Glover has been lining streets in South Dallas with yard signs reminding people to "Wear Your Face Mask" and "Keep Your Social Distance." 

The signs are part of the church’s "Hope In Da Hood" initiative.

”We are putting up signs to reinforce the social distance as well as wearing a mask," Glover said.

Reopening the economy has been a controversial move. The push to practice social distancing and wearing protective masks is shaking up behaviors across Texas.

RELATED: Checklist: How Texas bars will operate when they can reopen May 22

Large crowds hit the beach in Galveston on Memorial Day. Some families seemed to be practicing more caution around social distancing than others.

In North Texas, there was a mix of masked and unmasked faces as people went out in public.

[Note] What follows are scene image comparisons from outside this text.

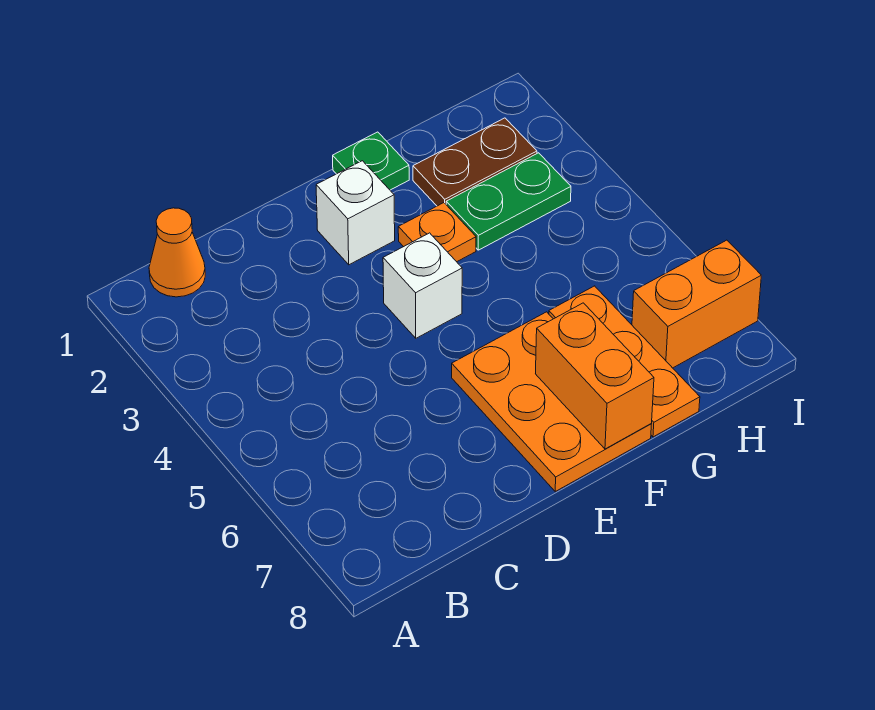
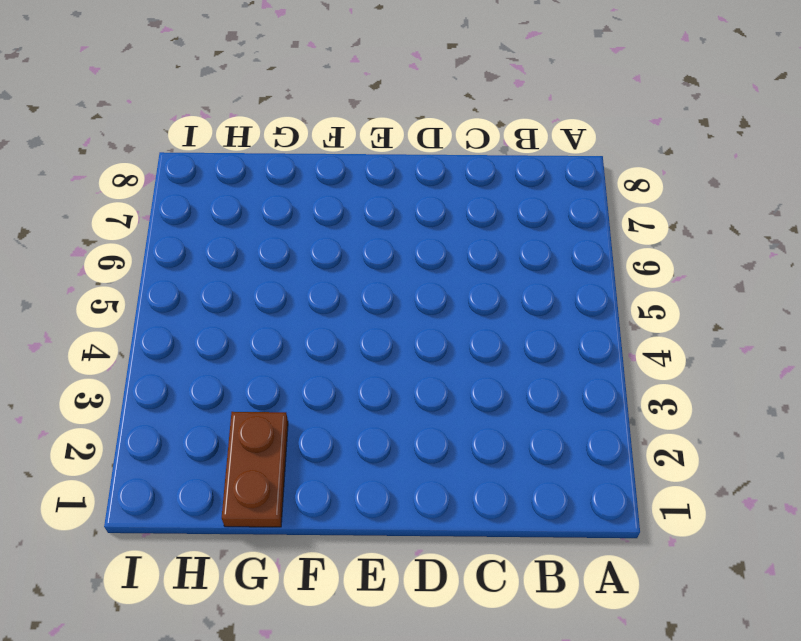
brown plate G1:G2 level 1 -> brown plate G2:H2 level 1
none -> orange cone B1 level 1
none -> white brick E2 level 1

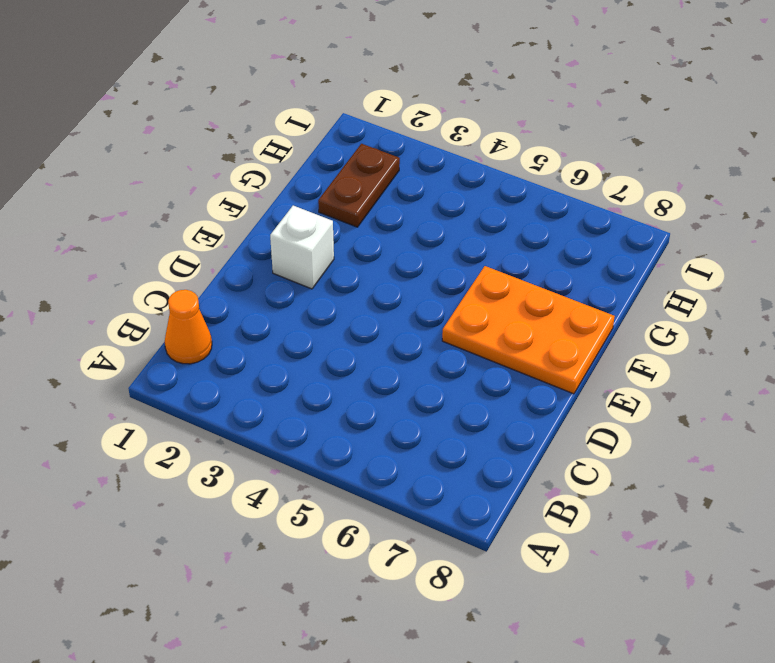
none -> white brick E4 level 1
none -> green plate F1 level 1

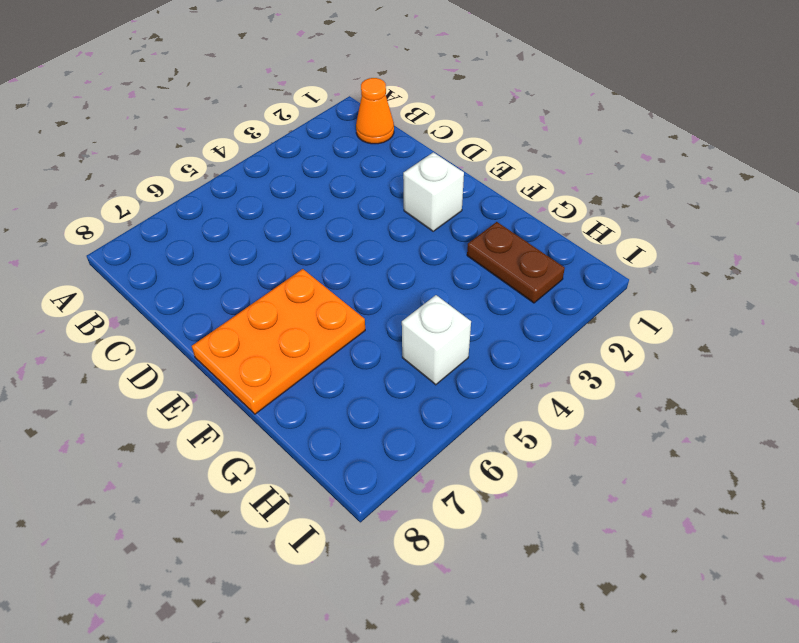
white brick H5 level 1 -> white brick E4 level 1
none -> green plate F1 level 1
none -> orange plate F3 level 1

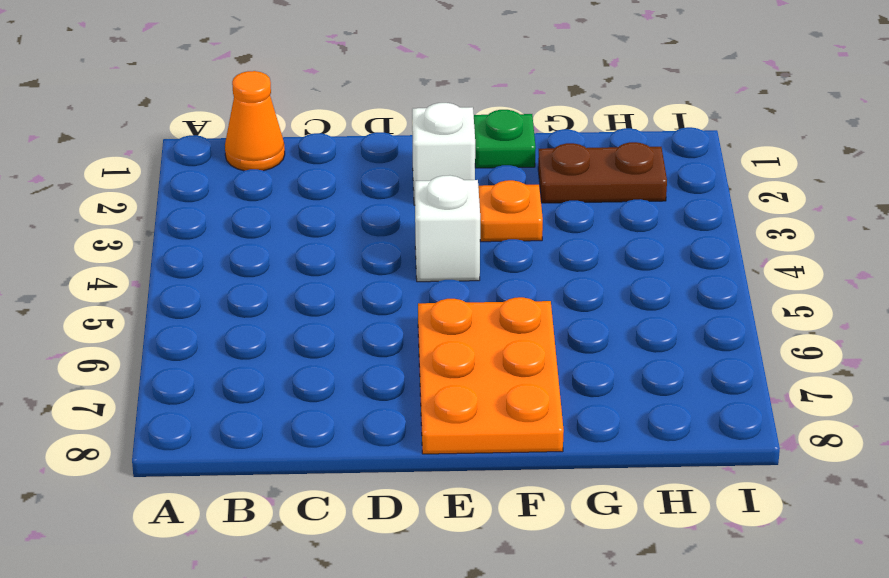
none -> green plate G3:H3 level 1
none -> orange plate G6:G8 level 1

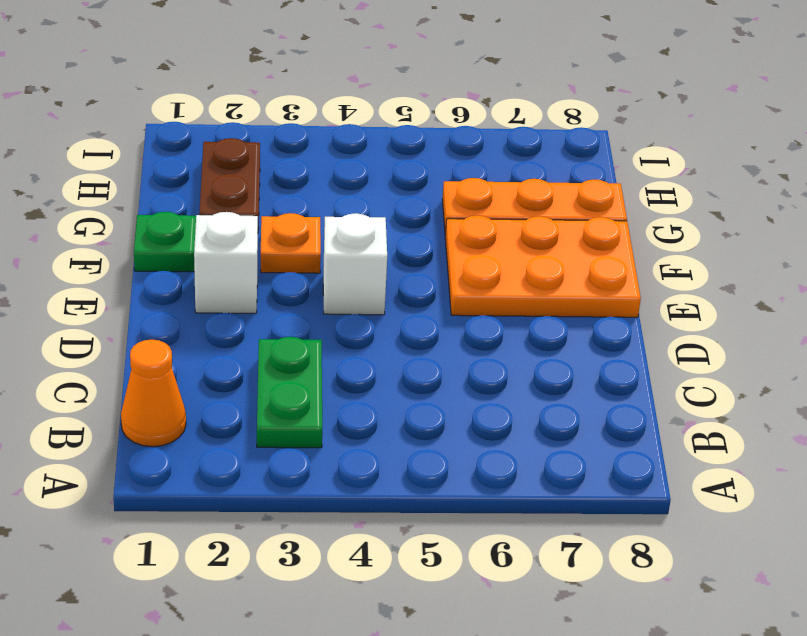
green plate B3:C3 level 1 -> green plate G3:H3 level 1
none -> orange brick H7:I7 level 1
none -> orange brick F7:F8 level 2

RELATED: North Texas bars reopen, but some owners feel measured optimism

Pastors Jaime Kowlessar and Edwin Robinson are also among a group of African-American faith leaders in North Texas working to reinforce safety messages. They are reminding people that businesses reopening doesn’t mean COVID-19 is gone.

"Opening up the city and just telling people that it’s OK to have 25 percent capacity—what I’ve witnessed is just people letting their guards down," Kowlessar said.

"I see our people trying," Robinson said. "When they are out, I need them to remember that just because you are healthy other people aren’t healthy."

The group is part of a movement called "DFW Masks for the People Project." They’re distributing mask and sanitizer kits to vulnerable residents in communities across Dallas-Fort Worth.

"You can just see that this lack of social distancing is only going to lead to a second wave of this virus and unfortunately the most vulnerable communities are going to be the ones to get hit the hardest," Kowlessar said.

Reducing the risk of spread is what the faith leaders believe everyone should be thinking about as they continue to venture leave their homes.